9. You eat plenty of sushi

salmon sushi rolls

Don’t stop splurging on sushi rolls. | iStock.com

Here’s one we’re confident most people will be thrilled about. In an article published by Daily Mail, Cassandra Barns, a London-based nutritionist, reveals foods in a Japanese diet that could help you live a longer life. The publication notes, “Fish are a great source of omega-3 fatty acids, responsible for keeping the heart healthy. But not only do they keep the blood flowing, they also benefit the brain, eyes, and reduce inflammation.”

And if that’s not enough to convince you, just look to a woman who lived to be 117. Misao Okawo attributed her long life, in part, to eating sushi. As reported by the Mirror, Japan has more than 50,000 people in the 100+ club, which is widely attributed to the country’s diet of sushi and fish. So, have at it, just take it easy on the sake.

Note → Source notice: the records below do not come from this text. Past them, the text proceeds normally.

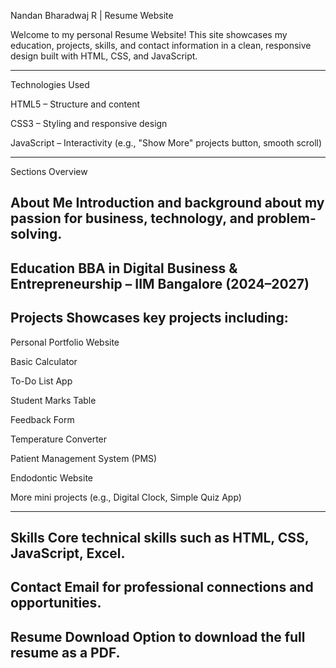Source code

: Nandan Bharadwaj R | Resume Website

Welcome to my personal Resume Website!
This site showcases my education, projects, skills, and contact information in a clean, responsive design built with HTML, CSS, and JavaScript.

_______________________________________________________________________________________________________________________________________________________________________________

Technologies Used

HTML5 – Structure and content

CSS3 – Styling and responsive design

JavaScript – Interactivity (e.g., "Show More" projects button, smooth scroll)

______________________________________________________________________________________________________________________________________________________________________________
Sections Overview

About Me
Introduction and background about my passion for business, technology, and problem-solving.
---------------
Education
BBA in Digital Business & Entrepreneurship – IIM Bangalore (2024–2027)
---------------
Projects
Showcases key projects including:
---------------
Personal Portfolio Website

Basic Calculator

To-Do List App

Student Marks Table

Feedback Form

Temperature Converter

Patient Management System (PMS)

Endodontic Website

More mini projects (e.g., Digital Clock, Simple Quiz App)
______________________________________________________________________________________________________________________________________________________________________
Skills
Core technical skills such as HTML, CSS, JavaScript, Excel.
-------------------
Contact
Email for professional connections and opportunities.
-------------------
Resume Download
Option to download the full resume as a PDF.
-------------------
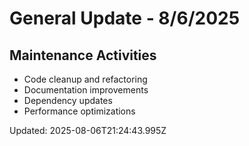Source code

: # General Update - 8/6/2025

## Maintenance Activities

- Code cleanup and refactoring
- Documentation improvements
- Dependency updates
- Performance optimizations

Updated: 2025-08-06T21:24:43.995Z
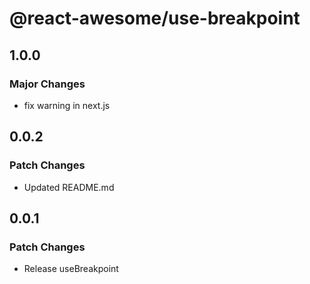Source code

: # @react-awesome/use-breakpoint

## 1.0.0

### Major Changes

- fix warning in next.js

## 0.0.2

### Patch Changes

- Updated README.md

## 0.0.1

### Patch Changes

- Release useBreakpoint
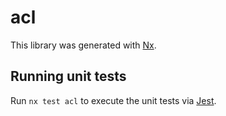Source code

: # acl

This library was generated with [Nx](https://nx.dev).

## Running unit tests

Run `nx test acl` to execute the unit tests via [Jest](https://jestjs.io).
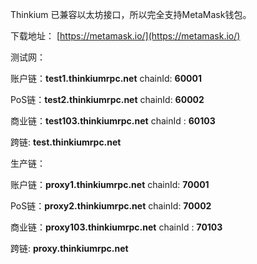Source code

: Thinkium 已兼容以太坊接口，所以完全支持MetaMask钱包。



下载地址： [https://metamask.io/](https://metamask.io/)



测试网：

账户链：**test1.thinkiumrpc.net**  chainId: **60001**

PoS链：**test2.thinkiumrpc.net**  chainId: **60002**

商业链：**test103.thinkiumrpc.net** chainId : **60103**

跨链:  **test.thinkiumrpc.net**



生产链：

账户链：**proxy1.thinkiumrpc.net**  chainId: **70001**

PoS链：**proxy2.thinkiumrpc.net**  chainId: **70002**

商业链：**proxy103.thinkiumrpc.net**  chainId : **70103**

跨链:  **proxy.thinkiumrpc.net**

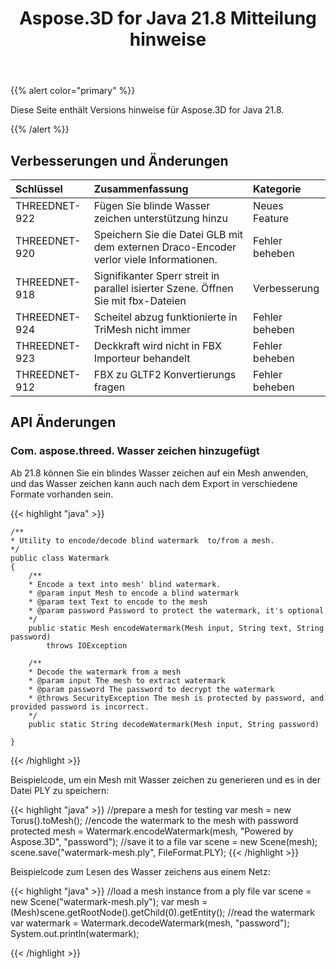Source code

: ﻿---
title: Aspose.3D for Java 21.8 Mitteilung hinweise
type: docs
weight: 5
url: /de/java/aspose-3d-for-java-21-8-release-notes/
---
{{% alert color="primary" %}}

Diese Seite enthält Versions hinweise für Aspose.3D for Java 21.8.

{{% /alert %}}
## **Verbesserungen und Änderungen**

|**Schlüssel**|**Zusammenfassung**|**Kategorie**|
|:- |:- |:- |
|THREEDNET-922 |Fügen Sie blinde Wasser zeichen unterstützung hinzu|Neues Feature|
|THREEDNET-920 |Speichern Sie die Datei GLB mit dem externen Draco-Encoder verlor viele Informationen.|Fehler beheben|
|THREEDNET-918 |Signifikanter Sperr streit in parallel isierter Szene. Öffnen Sie mit fbx-Dateien|Verbesserung|
|THREEDNET-924 |Scheitel abzug funktionierte in TriMesh nicht immer|Fehler beheben|
|THREEDNET-923 |Deckkraft wird nicht in FBX Importeur behandelt|Fehler beheben|
|THREEDNET-912 |FBX zu GLTF2 Konvertierungs fragen|Fehler beheben|


## API Änderungen ##

### Com. aspose.threed. Wasser zeichen hinzugefügt ###

Ab 21.8 können Sie ein blindes Wasser zeichen auf ein Mesh anwenden, und das Wasser zeichen kann auch nach dem Export in verschiedene Formate vorhanden sein.

{{< highlight "java" >}}

    /**
    * Utility to encode/decode blind watermark  to/from a mesh.
    */
    public class Watermark
    {
        /**
        * Encode a text into mesh' blind watermark.
        * @param input Mesh to encode a blind watermark
        * @param text Text to encode to the mesh
        * @param password Password to protect the watermark, it's optional
        */
        public static Mesh encodeWatermark(Mesh input, String text, String password)
            throws IOException

        /**
        * Decode the watermark from a mesh
        * @param input The mesh to extract watermark
        * @param password The password to decrypt the watermark
        * @throws SecurityException The mesh is protected by password, and provided password is incorrect.
        */
        public static String decodeWatermark(Mesh input, String password)

    }

{{< /highlight >}}


Beispielcode, um ein Mesh mit Wasser zeichen zu generieren und es in der Datei PLY zu speichern:

{{< highlight "java" >}}
    //prepare a mesh for testing
    var mesh = new Torus().toMesh();
    //encode the watermark to the mesh with password protected
    mesh = Watermark.encodeWatermark(mesh, "Powered by Aspose.3D", "password");
    //save it to a file
    var scene = new Scene(mesh);
    scene.save("watermark-mesh.ply", FileFormat.PLY);
{{< /highlight >}}

Beispielcode zum Lesen des Wasser zeichens aus einem Netz:

{{< highlight "java" >}}
    //load a mesh instance from a ply file
    var scene = new Scene("watermark-mesh.ply");
    var mesh = (Mesh)scene.getRootNode().getChild(0).getEntity();
    //read the watermark
    var watermark = Watermark.decodeWatermark(mesh, "password");
    System.out.println(watermark);

{{< /highlight >}}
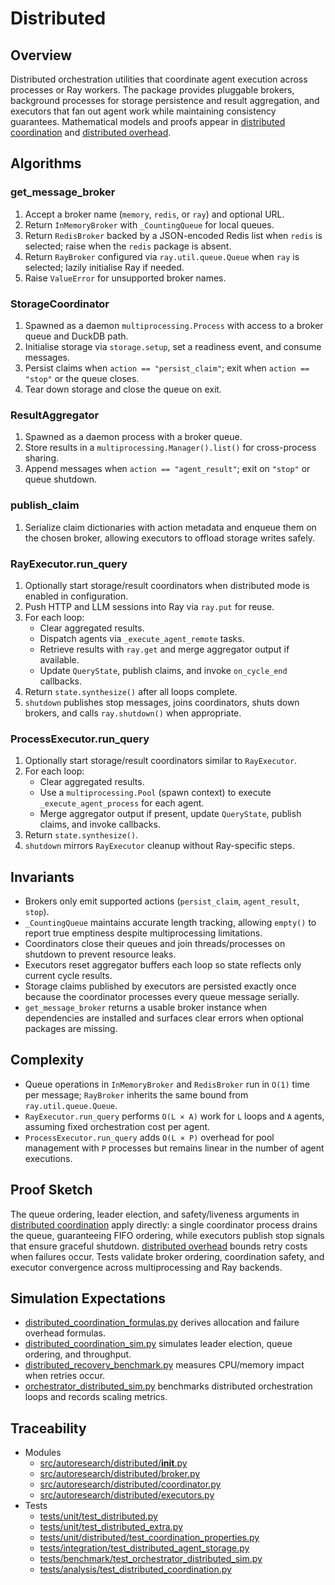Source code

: # Distributed

## Overview

Distributed orchestration utilities that coordinate agent execution across
processes or Ray workers. The package provides pluggable brokers, background
processes for storage persistence and result aggregation, and executors that
fan out agent work while maintaining consistency guarantees. Mathematical
models and proofs appear in
[distributed coordination](../algorithms/distributed_coordination.md) and
[distributed overhead](../algorithms/distributed_overhead.md).

## Algorithms

### get_message_broker

1. Accept a broker name (`memory`, `redis`, or `ray`) and optional URL.
2. Return `InMemoryBroker` with `_CountingQueue` for local queues.
3. Return `RedisBroker` backed by a JSON-encoded Redis list when `redis` is
   selected; raise when the `redis` package is absent.
4. Return `RayBroker` configured via `ray.util.queue.Queue` when `ray` is
   selected; lazily initialise Ray if needed.
5. Raise `ValueError` for unsupported broker names.

### StorageCoordinator

1. Spawned as a daemon `multiprocessing.Process` with access to a broker queue
   and DuckDB path.
2. Initialise storage via `storage.setup`, set a readiness event, and consume
   messages.
3. Persist claims when `action == "persist_claim"`; exit when `action == "stop"`
   or the queue closes.
4. Tear down storage and close the queue on exit.

### ResultAggregator

1. Spawned as a daemon process with a broker queue.
2. Store results in a `multiprocessing.Manager().list()` for cross-process
   sharing.
3. Append messages when `action == "agent_result"`; exit on `"stop"` or queue
   shutdown.

### publish_claim

1. Serialize claim dictionaries with action metadata and enqueue them on the
   chosen broker, allowing executors to offload storage writes safely.

### RayExecutor.run_query

1. Optionally start storage/result coordinators when distributed mode is
   enabled in configuration.
2. Push HTTP and LLM sessions into Ray via `ray.put` for reuse.
3. For each loop:
   - Clear aggregated results.
   - Dispatch agents via `_execute_agent_remote` tasks.
   - Retrieve results with `ray.get` and merge aggregator output if available.
   - Update `QueryState`, publish claims, and invoke `on_cycle_end` callbacks.
4. Return `state.synthesize()` after all loops complete.
5. `shutdown` publishes stop messages, joins coordinators, shuts down brokers,
   and calls `ray.shutdown()` when appropriate.

### ProcessExecutor.run_query

1. Optionally start storage/result coordinators similar to `RayExecutor`.
2. For each loop:
   - Clear aggregated results.
   - Use a `multiprocessing.Pool` (spawn context) to execute
     `_execute_agent_process` for each agent.
   - Merge aggregator output if present, update `QueryState`, publish claims,
     and invoke callbacks.
3. Return `state.synthesize()`.
4. `shutdown` mirrors `RayExecutor` cleanup without Ray-specific steps.

## Invariants

- Brokers only emit supported actions (`persist_claim`, `agent_result`, `stop`).
- `_CountingQueue` maintains accurate length tracking, allowing `empty()` to
  report true emptiness despite multiprocessing limitations.
- Coordinators close their queues and join threads/processes on shutdown to
  prevent resource leaks.
- Executors reset aggregator buffers each loop so state reflects only current
  cycle results.
- Storage claims published by executors are persisted exactly once because the
  coordinator processes every queue message serially.
- `get_message_broker` returns a usable broker instance when dependencies are
  installed and surfaces clear errors when optional packages are missing.

## Complexity

- Queue operations in `InMemoryBroker` and `RedisBroker` run in `O(1)` time per
  message; `RayBroker` inherits the same bound from `ray.util.queue.Queue`.
- `RayExecutor.run_query` performs `O(L × A)` work for `L` loops and `A`
  agents, assuming fixed orchestration cost per agent.
- `ProcessExecutor.run_query` adds `O(L × P)` overhead for pool management with
  `P` processes but remains linear in the number of agent executions.

## Proof Sketch

The queue ordering, leader election, and safety/liveness arguments in
[distributed coordination](../algorithms/distributed_coordination.md) apply
directly: a single coordinator process drains the queue, guaranteeing FIFO
ordering, while executors publish stop signals that ensure graceful shutdown.
[distributed overhead](../algorithms/distributed_overhead.md) bounds retry
costs when failures occur. Tests validate broker ordering, coordination safety,
and executor convergence across multiprocessing and Ray backends.

## Simulation Expectations

- [distributed_coordination_formulas.py][s1] derives allocation and failure
  overhead formulas.
- [distributed_coordination_sim.py][s2] simulates leader election, queue
  ordering, and throughput.
- [distributed_recovery_benchmark.py][s3] measures CPU/memory impact when
  retries occur.
- [orchestrator_distributed_sim.py][s4] benchmarks distributed orchestration
  loops and records scaling metrics.

## Traceability

- Modules
  - [src/autoresearch/distributed/__init__.py][m1]
  - [src/autoresearch/distributed/broker.py][m2]
  - [src/autoresearch/distributed/coordinator.py][m3]
  - [src/autoresearch/distributed/executors.py][m4]
- Tests
  - [tests/unit/test_distributed.py][t1]
  - [tests/unit/test_distributed_extra.py][t2]
  - [tests/unit/distributed/test_coordination_properties.py][t3]
  - [tests/integration/test_distributed_agent_storage.py][t4]
  - [tests/benchmark/test_orchestrator_distributed_sim.py][t5]
  - [tests/analysis/test_distributed_coordination.py][t6]

[m1]: ../../src/autoresearch/distributed/__init__.py
[m2]: ../../src/autoresearch/distributed/broker.py
[m3]: ../../src/autoresearch/distributed/coordinator.py
[m4]: ../../src/autoresearch/distributed/executors.py
[t1]: ../../tests/unit/test_distributed.py
[t2]: ../../tests/unit/test_distributed_extra.py
[t3]: ../../tests/unit/distributed/test_coordination_properties.py
[t4]: ../../tests/integration/test_distributed_agent_storage.py
[t5]: ../../tests/benchmark/test_orchestrator_distributed_sim.py
[t6]: ../../tests/analysis/test_distributed_coordination.py
[s1]: ../../scripts/distributed_coordination_formulas.py
[s2]: ../../scripts/distributed_coordination_sim.py
[s3]: ../../scripts/distributed_recovery_benchmark.py
[s4]: ../../scripts/orchestrator_distributed_sim.py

10. Your father was on the older side when you were born

father walking young daughter with backpack

Having an older father has some surprising benefits. | iStock.com/Nadezhda1906

Having an older father growing up may have been a point of frustration. Now that you’re an adult, though, you’ll want to thank your lucky stars your dad was a getting up there when he brought you into this world. Surprisingly, research shows people born to older men tend to live longer lives than those born to the younger variety. This, of course, is great news for anyone who’s been trying to justify holding off on starting a family. Is it just coincidence? Probably, but maybe you’re setting your future child up for a super long life.